The goal of universal service policy is to make affordable telecommunications service accessible to all Americans. Universal service funds are collected from a broad-based group of interstate telecommunications carriers in all areas of the country. The Telecommunications Act of 1996 directed the FCC to develop a new plan for universal service policy based on a series of principles. Among these principles are quality service at "just, reasonable and affordable rates," services for rural, insular and high-cost area consumers at rates "reasonably comparable to those in urban areas," affordable access to telecommunications services for schools and classrooms and libraries, and rates for public and non-profit rural health care providers that are reasonably comparable to those paid in urban areas.

This is the first time universal service benefits have ever been specifically targeted to rural health care providers. Congress recognized that rural health care often suffers because of distance -- distance that can be overcome by telemedicine. About one quarter of the US population, over 60 million people, live in rural areas. The FCC's rules will directly link the 12,000 non-profit and public health care providers who serve rural Americans to specialists who would otherwise be hours or days away.

Universal service policy will save lives by saving time. In rural areas, trauma injuries are 4 times more likely to result in death than in urban areas due to distance and lack of information. Through universal service, rural health care providers will get support for telecommunications links that could reduce 50-fold the time needed to transmit an x-ray in an emergency situation and cut the charge as much as 10 times.
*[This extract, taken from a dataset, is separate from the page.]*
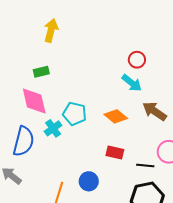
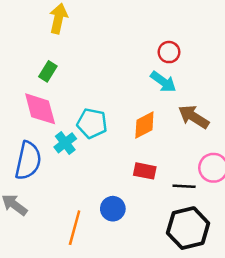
green rectangle: (41, 72) -> (48, 71), turned -42
orange diamond: (116, 116) -> (144, 125), turned -65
Congress saw that a big impediment to the use of telemedicine in rural areas was the very high cost of telecommunications services -- often several times the cost of similar services in urban areas. So it asked the FCC to figure out how to give public and non-profit rural health care providers access to advanced telecommunications services at rates comparable to those paid by their urban counterparts. Based on recommendations from our Advisory Committee on Telecommunications and Health Care, which were supported by a federal/state board of communications policy-makers, the FCC voted in favor of the following:

I urge you to spread the word on this new support for telemedicine. If rural health care providers don't use it, they'll lose it. Universal service is among the most important policies in the US for increasing the availability of good health care for all Americans. To find out more about the FCC's universal service benefits for telemedicine, visit our health care web site at www.fcc.gov/healthnet/.


International

As you know, the FCC's universal service policy will directly support only health care providers in the United States. But it can be seen as a model for other countries that want to encourage the use of telemedicine to improve their health care.

The power of telemedicine is its ability to extend beyond geographical boundaries. By increasing the use of telemedicine in the US, we are increasing the quality of telemedicine available to any health care provider who has access to the Internet and other international information networks.

An example that many of you are familiar with of the potential of international collaboration in telemedicine is the work being done at Mass General Hospital. A magnetic resonance imaging scan of a patient in Saudi Arabia suspected of having a brain tumor can be scanned into a digitizer, compressed, and sent via telephone lines to Massachusetts. A radiologist at MGH reviews the image, and consults with a surgeon in Saudi Arabia.

Such exchanges save not only time and money but lives. The best thing the US can do to increase the growth of telemedicine throughout the world is to encourage the growth of competition in telecommunications.

We need competition in services between countries and between continents. Ultimately, we need competition in every country. Otherwise, monopolists will at minimum reduce the efficiency of the global network. At worst, when they are from large markets, they can leverage their monopoly at home into anticompetitive behavior in world markets.

The same principles of competition and deregulation that guided our own telecommunications reform legislation a year ago should guide the rest of the world in opening their telecommunications markets as we have. Over the past three years, we have worked to create the framework for a Global Information Infrastructure that will foster economic development for all countries of the world.

The FCC is preparing to play our appropriate role in implementing the World Trade Organization agreement that overthrows the monopoly paradigm in favor of the competition model in 69 countries around the world. The agreement is the best possible news for the world economy, and for the improvement of health care through telemedicine on a global scale.

I look forward to working with international leaders such as yourselves, in both the public and private sectors, to eliminate barriers to the spread of telemedicine. Among the most powerful contributions of this age of communications is the opportunity to improve the level of health care around the world.